É incompreensível, ao menos no
primeiro momento, um político voluntariamente destruir seu futuro em praça
pública. A crônica política nacional registra momentos memoráveis de
incoerências que vão de Bernardo de Vasconcellos (cerrou fileiras com os
liberais e com os conservadores) a Dilma Rousseff (reelegeu-se garantindo que
nada mudaria na política econômica e, imediatamente após ser eleita, anunciou
uma nova equipe econômica de viés diametralmente oposto), passando pelo surreal
pedido de Fernando Henrique Cardoso para que os brasileiros se esquecessem do
que ele havia escrito antes de ser presidente, entre muitos outros exemplos.
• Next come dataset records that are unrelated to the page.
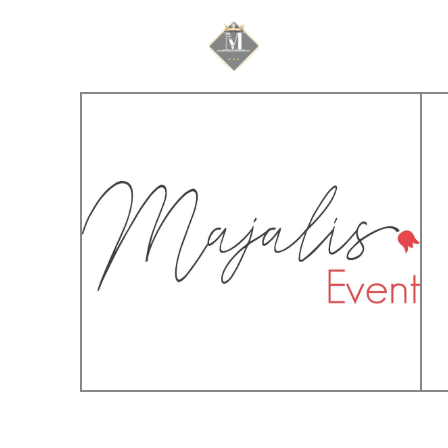
Mariage & Savoir f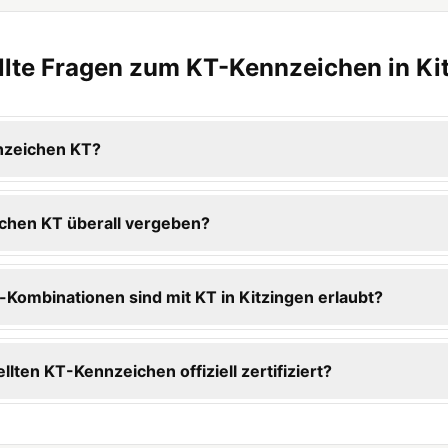
llte Fragen zum KT-Kennzeichen in Ki
nzeichen KT?
chen KT überall vergeben?
Kombinationen sind mit KT in Kitzingen erlaubt?
llten KT-Kennzeichen offiziell zertifiziert?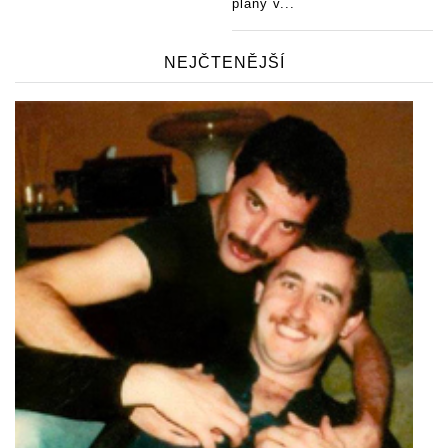
plány v...
NEJČTENĚJŠÍ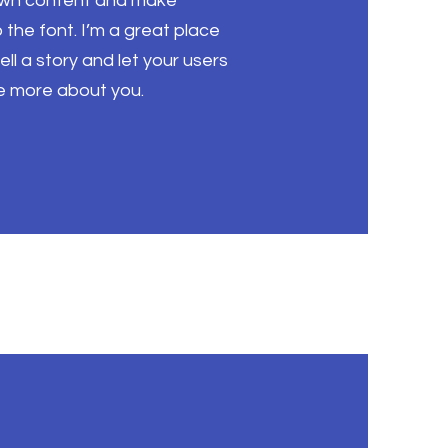
own content and make
the font. I’m a great place
tell a story and let your users
le more about you.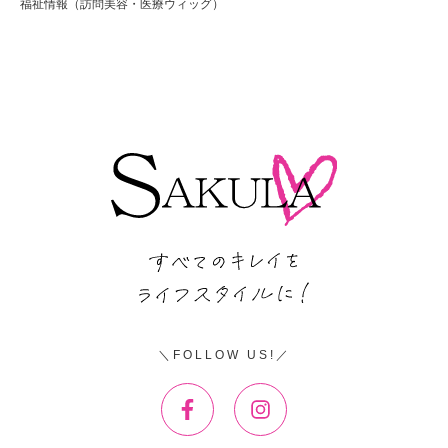
福祉情報（訪問美容・医療ウィッグ）
FOLLOW US!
Mas também registra declarações deploráveis, de pura grosseria, como Figueiredo
dizendo que preferia o cheiro de cavalo ao cheiro do povo, Collor de Mello com
o “aquilo roxo”, Maluf com o abjeto “estupra, mas não mata” e Marta Suplicy com
o insensível “relaxa e goza” para os brasileiros que tiveram suas férias
estragadas pelo caos aéreo – sem contar os caminhões de sandices proferidas por
Lula da Silva em décadas de carreira. Declarações estapafúrdias, como se vê,
não são novidade em terras tupiniquins. Porém, são raras, muito raras.
Políticos tendem a saber evitar Ciro Gomes conseguiu a proeza de entrar para o
seleto grupo ao dizer que, caso Sérgio Moro (metonímia para a Operação
Lava-Jato) tomasse alguma decisão de prendê-lo, iria receber “a turma dele na (sic)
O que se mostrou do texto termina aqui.